Bir de göz önünde bulundurmak gereken”Kaos”teorisi vardır.Her şey bir tesadüf sonucu oluşmuş bize düzen olarak görülen her şey her yapı incelendiği zaman aslında inanılmaz tesadüfler sonucu,bir düzende olmadıkları görülür.Örnek vermek gerekirse: Tanrının Dünyayı koruduğu ve nasıl oluyorsa milyonlarca göktaşının dünyaya çarpmadan geçmesinin ilahi bir düzen olduğu savunulur.Oysa Dünyaya her gün irili ufaklı binlerce göktaşı çarpmakta ve zamanla çok ciddi zararlar verebilmektedir.Güneşin doğudan doğup,batıdan batmasıda neden gariptir anlamadım?Kuzeydende batsa,güneydende doğsa insanlar yine bu isimleri verebilirdi(Doğu-Batı).

İnançlı olan arkadaşlar isterlerse her şeyi Tanrıya maledebilirler ve ispat olarak Kur’an ı gösterebilirler.Bilimse aksini ispatetmek yerine nedenini açıklamaya çalışır.Çoğu zaman bu açıklamalar din ile çelişir .Bu da aslında kaos düzeninin bir parçasıdır…
Saygılarımla

evrensel-insan
14-09-2010, 02:50
Saygideger arkadaslar;

S. Hawking'in aciklamasindan sonra, bu basligi guncellemek, uygun olacak.

Saygilarimla;
evrensel-insan

evrensel-insan
17-09-2010, 23:44
Saygideger arkadaslar;

Ben size dogal zihniyetin hem tanriyi, hem de maddeyi kapsayan cevabini vereyim. Sizler de ya bunu bir sorun olarak algilayin, ya da katkida bulunun.

"Tanrida, madde de kendiliginden belirdi", yalniz hangisi hangisini belirledi ve de belirtti, iste asil soru bu.

Saygilarimla;
evrensel-insan

AvniSinanoglu
18-09-2010, 01:21
Saygideger arkadaslar;

Ben size dogal zihniyetin hem tanriyi, hem de maddeyi kapsayan cevabini vereyim. Sizler de ya bunu bir sorun olarak algilayin, ya da katkida bulunun.

"Tanrida, madde de kendiliginden belirdi", yalniz hangisi hangisini belirledi ve de belirtti, iste asil soru bu.

Saygilarimla;
evrensel-insan
Saygideger evrensel-insan,

yazilarinin karakteri hosuma gidiyor.
Konulara girmem icin imkan hissediyorum. Sagol Asker.

Bakin tarih 2010 ve bilim dünyasi bas döndürücü sekilde ilerliyor, yeni bilgileri hazmetmekte zorlaniyorum.
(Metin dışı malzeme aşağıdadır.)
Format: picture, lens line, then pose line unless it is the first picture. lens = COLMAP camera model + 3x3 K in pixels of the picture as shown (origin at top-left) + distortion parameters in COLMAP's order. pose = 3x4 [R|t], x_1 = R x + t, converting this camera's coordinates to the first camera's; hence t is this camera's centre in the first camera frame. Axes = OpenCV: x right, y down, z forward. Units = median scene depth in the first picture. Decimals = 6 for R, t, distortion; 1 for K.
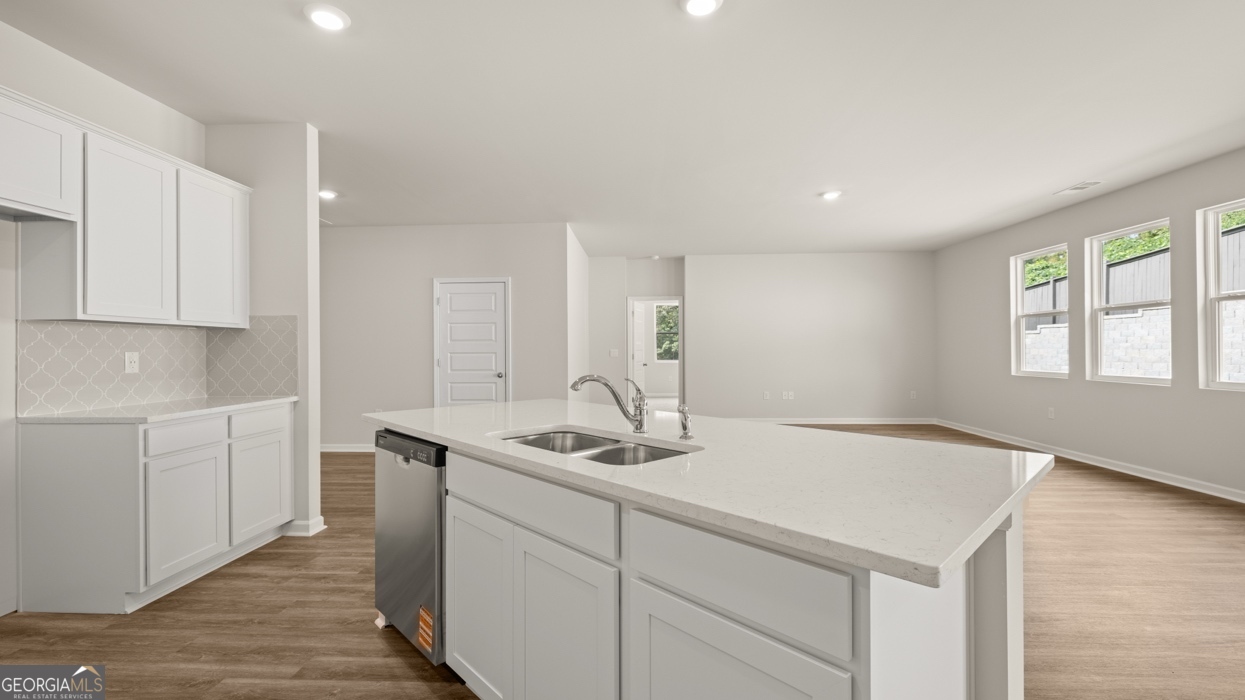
lens RADIAL K [[525.0, 0, 629.5], [0, 525.0, 350.8], [0, 0, 1]] dist [-0.001375, -0.000303]
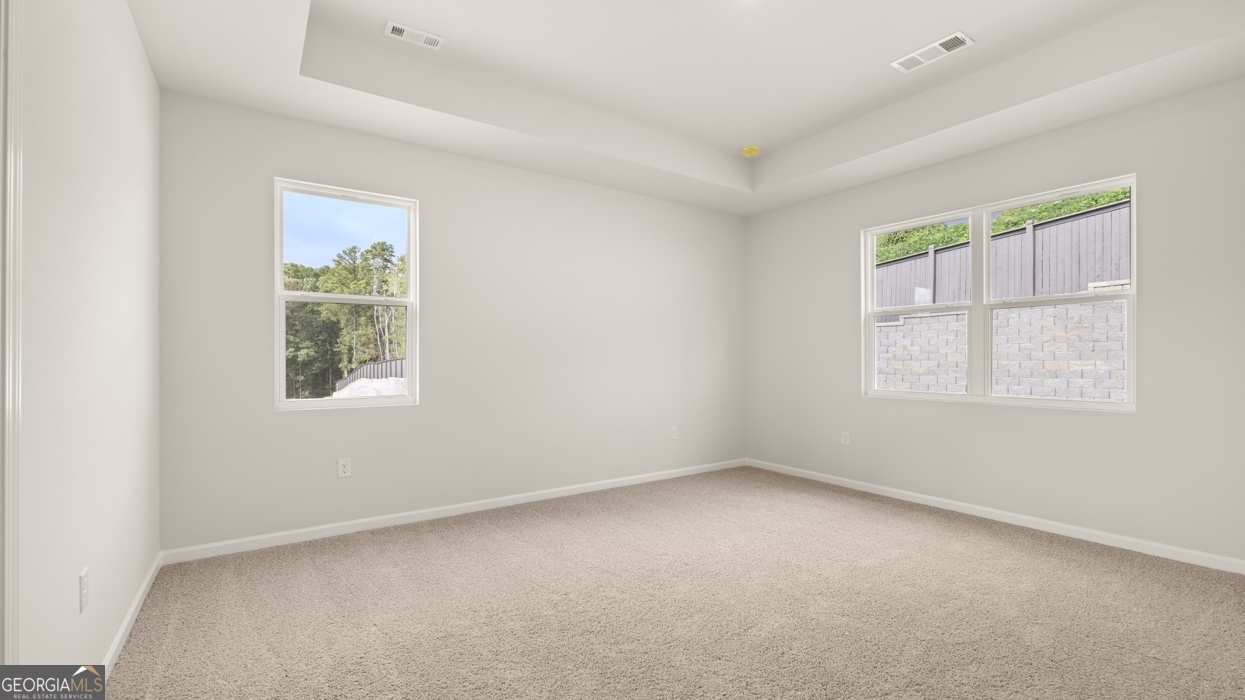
lens RADIAL K [[525.0, 0, 624.2], [0, 525.0, 360.3], [0, 0, 1]] dist [-0.001375, -0.000303]
pose [[0.803489, 0.003617, 0.595308, 0.037185], [-0.003505, 0.999993, -0.001345, 0.000020], [-0.595309, -0.001006, 0.803496, 0.560863]]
Madde veya eksi madde konulari zaten kafami karistiriyor simdide metafer konularda madde ve Tanri olgusuyla teori olusturmam epeyce fantazi istiyecek konu. 1400 sene evvel yazilan Tanri hangi maddeden bahsediyor ve o zamanin insan bilgisiyle mi yoksa bugünün bilgileriylemi cözüme ulasalasim anlamadim. Anladiysam arab oliyim:)

evrensel-insan
18-09-2010, 01:37
Saygideger AvniSinanoglu;

Sagol Asker.-AS-

"Sagol asker?!" in sonundaki, !? senden yanit bekliyor.